Aim of the exercise:
Using the raccoon hunting account, explain why the hunter skipped the second tree and chose a spot farther up the trail.

Page excerpt:
============
I hit the woods right after work this evening and called next to what I thought was a den tree and near the cave area. No luck. So I loaded up and hit the trail and went to where I thought there was another one, but upon reaching the tree I noticed that there weren't any holes in it so I just went up the trail another 50 yds to where a tree had blown down on my fence and the neighbor had cut it up. I could see that the top had snapped off and it looked like a good place for a den, so that's where I set up.

I put the Mojo Critter about 10 yds. south of the tree and I sat about 20 yds. to the east of the tree. I sat down and hit the Scorpion on the "raccoon fight" sound. After setting the volume level where I wanted it I looked right up at the tree and I was looking right at a raccoon. BUSTED!! He had me busted in less than 30 seconds. I couldn't believe that he came out that soon!

He peeked out around the tree at me at least fifteen times in the next ten minutes, but he wouldn't commit himself completely. Even though I never got a good shot I had a blast. I had to keep from laughing at thim. He was hilarious! I hate the season will be over this weekend. If I had known it was this fast and fun I would have tried it earlier. So if you get bored of coyote hunting find yourself a den tree and have fun.

After my earlier hunt yesterday I decided to hit the hay a little early last night, however I thought it best to check my front deck for "visitors" since I had just killed a "snaggle tooth" varmint the night before. I went out on the deck and went down to the far south end where my visitors like to "hang out". When I didn't see anything I looked down through the woods and what do I see but ole Rocky Raccoon.
============
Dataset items
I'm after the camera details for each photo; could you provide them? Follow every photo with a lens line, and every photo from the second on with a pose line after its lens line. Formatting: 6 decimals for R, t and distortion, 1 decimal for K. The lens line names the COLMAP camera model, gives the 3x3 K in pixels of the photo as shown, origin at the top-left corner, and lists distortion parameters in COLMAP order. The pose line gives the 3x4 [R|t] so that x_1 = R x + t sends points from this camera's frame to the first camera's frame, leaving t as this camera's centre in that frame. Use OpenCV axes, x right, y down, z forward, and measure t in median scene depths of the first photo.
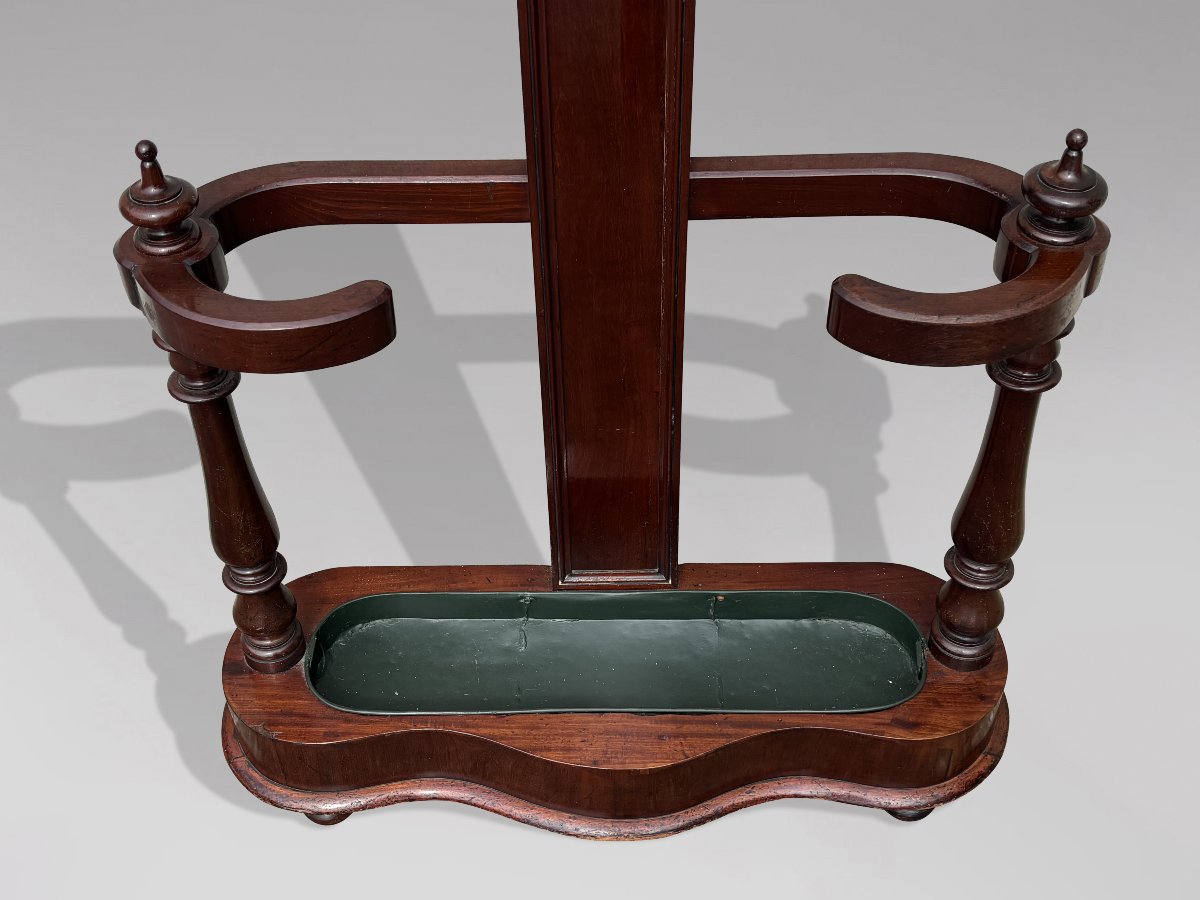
lens RADIAL K [[1385.8, 0, 600.0], [0, 1385.8, 450.0], [0, 0, 1]] dist [0.184741, -0.582255]
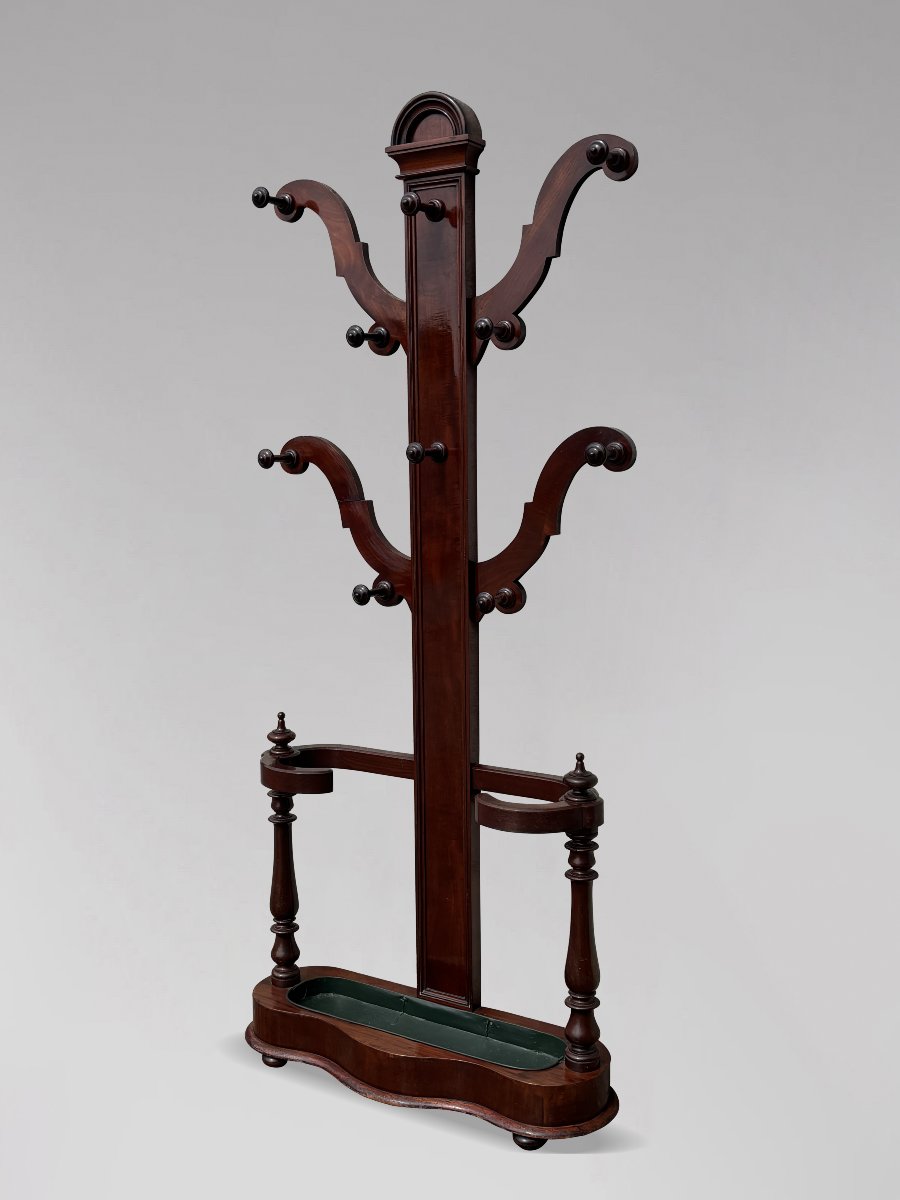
lens RADIAL K [[1284.4, 0, 450.0], [0, 1284.4, 600.0], [0, 0, 1]] dist [0.239873, -0.820743]
pose [[0.852647, 0.072316, -0.517459, 0.998003], [-0.352954, 0.809961, -0.468387, 0.536375], [0.385250, 0.582008, 0.716135, -0.663607]]
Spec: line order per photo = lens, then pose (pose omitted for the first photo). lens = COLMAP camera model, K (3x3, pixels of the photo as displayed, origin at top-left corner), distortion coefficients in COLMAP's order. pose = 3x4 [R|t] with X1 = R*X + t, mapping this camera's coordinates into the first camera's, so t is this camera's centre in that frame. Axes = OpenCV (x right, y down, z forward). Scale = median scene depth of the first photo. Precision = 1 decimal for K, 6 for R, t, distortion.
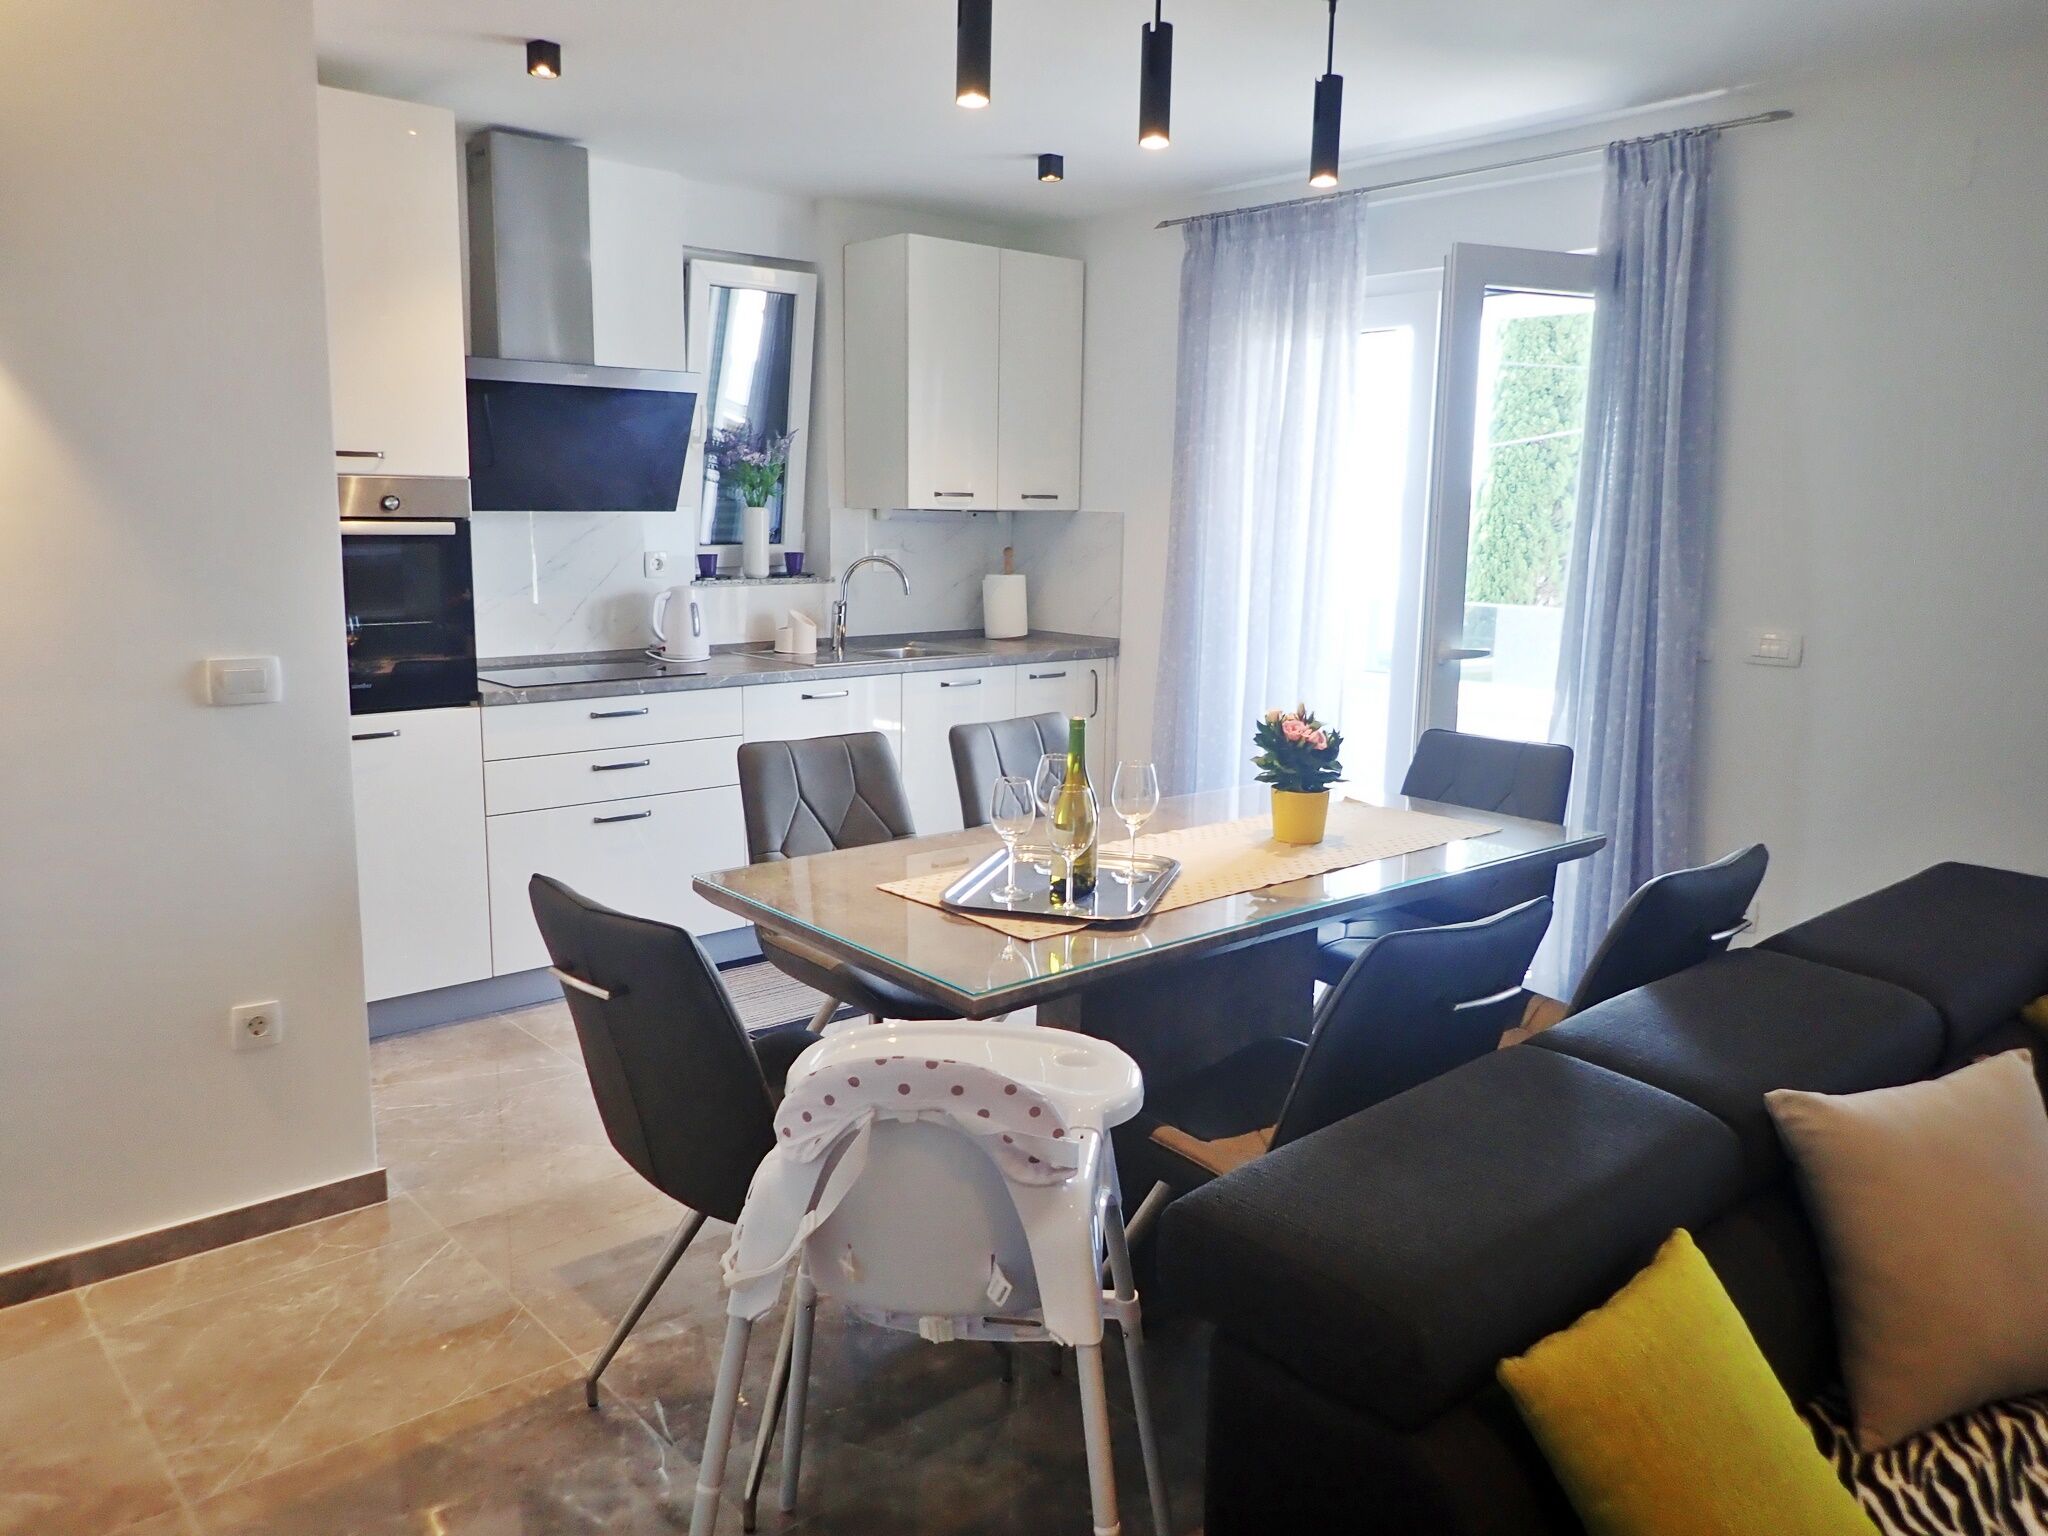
lens RADIAL K [[1494.8, 0, 1024.0], [0, 1494.8, 768.0], [0, 0, 1]] dist [-0.007335, -0.013120]
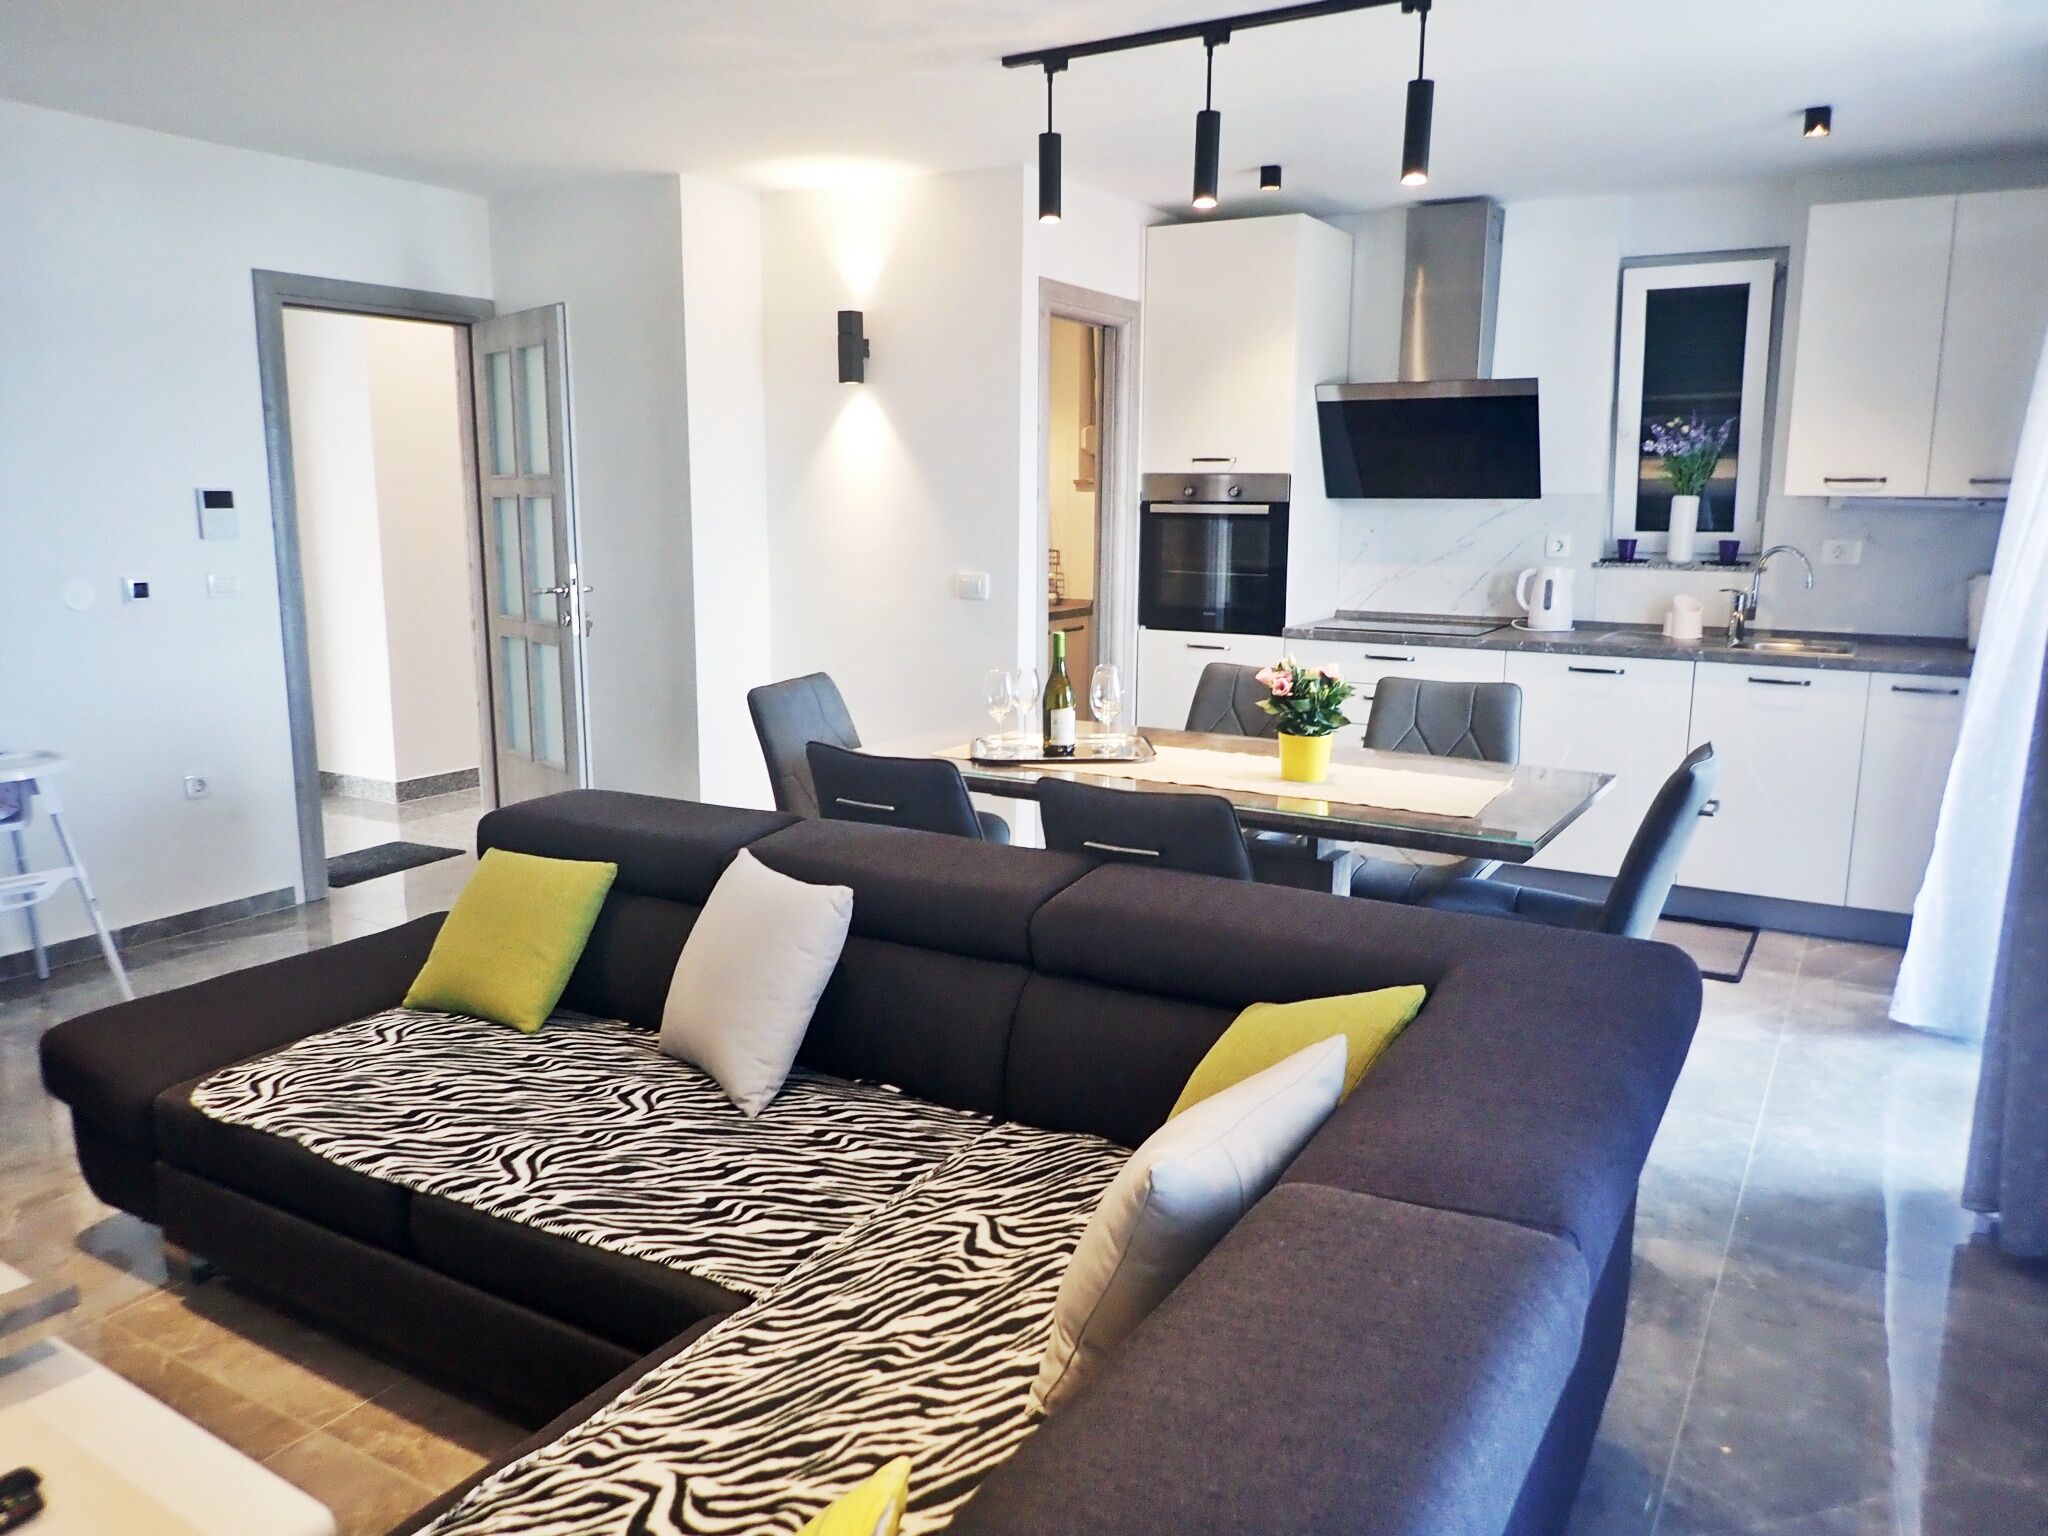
lens RADIAL K [[1494.8, 0, 1024.0], [0, 1494.8, 768.0], [0, 0, 1]] dist [-0.007335, -0.013120]
pose [[0.330764, 0.155792, -0.930765, 0.712346], [-0.164903, 0.980647, 0.105540, -0.025651], [0.929194, 0.118577, 0.350053, 0.258425]]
============
Answer:
On reaching the second tree, the hunter saw that it had no holes, so it was passed by. About 50 yards farther up the trail, a tree that had blown down on the fence had its top snapped off and looked like a good place for a den, so that is where the hunter set up.